Venezuela: Alto Comissário das Nações Unidas para Refugiados alertou que o fluxo de venezuelanos “continuará”

O fluxo de migrantes venezuelanos “continuará” se não houver uma solução política interna e a América Latina precisará de cooperação internacional para lidar com uma situação sem precedentes na região, disse o chefe da Acnur, Filippo Grandi, em Santiago na terça-feira.

O Alto Comissariado das Nações Unidas para os Refugiados (Acnur) está de visita ao Chile – que com 400.000 venezuelanos é o terceiro país a receber o maior número de migrantes e refugiados daquele país – onde irá reunir com o governo de Sebastián Piñera e cidadãos venezuelanos.

“Não estou muito otimista” sobre o futuro da crise migratória na Venezuela, declarou Grandi, num breve comunicado à imprensa após uma reunião com o ministro chileno Teodoro Ribera.

“Esse fluxo continuará se não houver uma solução política na Venezuela que permita que essas pessoas regressem ao seu país”, acrescentou Grandi.

O responsável, que é o primeiro chefe da Acnur a visitar o Chile, disse que o fluxo de migrantes venezuelanos na região é “o mais importante” do mundo em décadas e estimou em mais de quatro milhões o número de cidadãos daquele país que emigraram nos últimos anos.

Grandi também pediu à comunidade internacional que colabore com uma região que “deu muito em termos de recursos, mas precisa da cooperação internacional e do apoio de doadores e instituições financeiras para compartilhar a responsabilidade pela recepção dos venezuelanos”.

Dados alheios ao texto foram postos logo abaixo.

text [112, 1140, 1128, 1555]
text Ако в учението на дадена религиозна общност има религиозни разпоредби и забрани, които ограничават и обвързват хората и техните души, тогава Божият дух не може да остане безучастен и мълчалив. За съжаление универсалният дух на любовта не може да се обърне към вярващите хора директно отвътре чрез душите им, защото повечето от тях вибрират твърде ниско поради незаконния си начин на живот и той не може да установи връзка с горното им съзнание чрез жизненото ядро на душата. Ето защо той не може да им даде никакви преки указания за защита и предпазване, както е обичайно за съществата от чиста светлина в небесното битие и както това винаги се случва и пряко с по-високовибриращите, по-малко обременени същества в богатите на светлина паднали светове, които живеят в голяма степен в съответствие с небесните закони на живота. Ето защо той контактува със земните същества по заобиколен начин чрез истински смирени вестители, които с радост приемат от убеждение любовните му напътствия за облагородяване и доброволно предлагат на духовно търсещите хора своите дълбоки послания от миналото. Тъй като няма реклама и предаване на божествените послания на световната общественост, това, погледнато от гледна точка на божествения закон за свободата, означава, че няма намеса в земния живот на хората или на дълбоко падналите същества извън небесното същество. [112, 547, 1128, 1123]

Por seu lado, Ribera disse que o governo chileno e Acnur compartilharam a “preocupação conjunta pelo respeito dos direitos humanos e pelo trabalho humanitário que deve ser tomado nestes casos”.

Na semana passada, o governo de Piñera anunciou que cancelará, a partir de meados de agosto, a entrega de vistos para os venezuelanos na cidade peruana de Tacna, centralizando o processamento em Lima a fim de ordenar os crescentes pedidos.

Recorde-se que em julho, centenas de venezuelanos ficaram presos na fronteira entre o Peru e o Chile sem o visto necessário para entrar no solo chileno, gerando uma situação caótica na região.

Em 2018, Piñera – um dos maiores críticos do governo de Nicolás Maduro – estabeleceu um visto de responsabilidade democrática para os venezuelanos que escaparam da crise para entrem com documentos no Chile. Um visto de turista foi adicionado desde meados de junho, o que travou a entrada massiva de venezuelanos no país.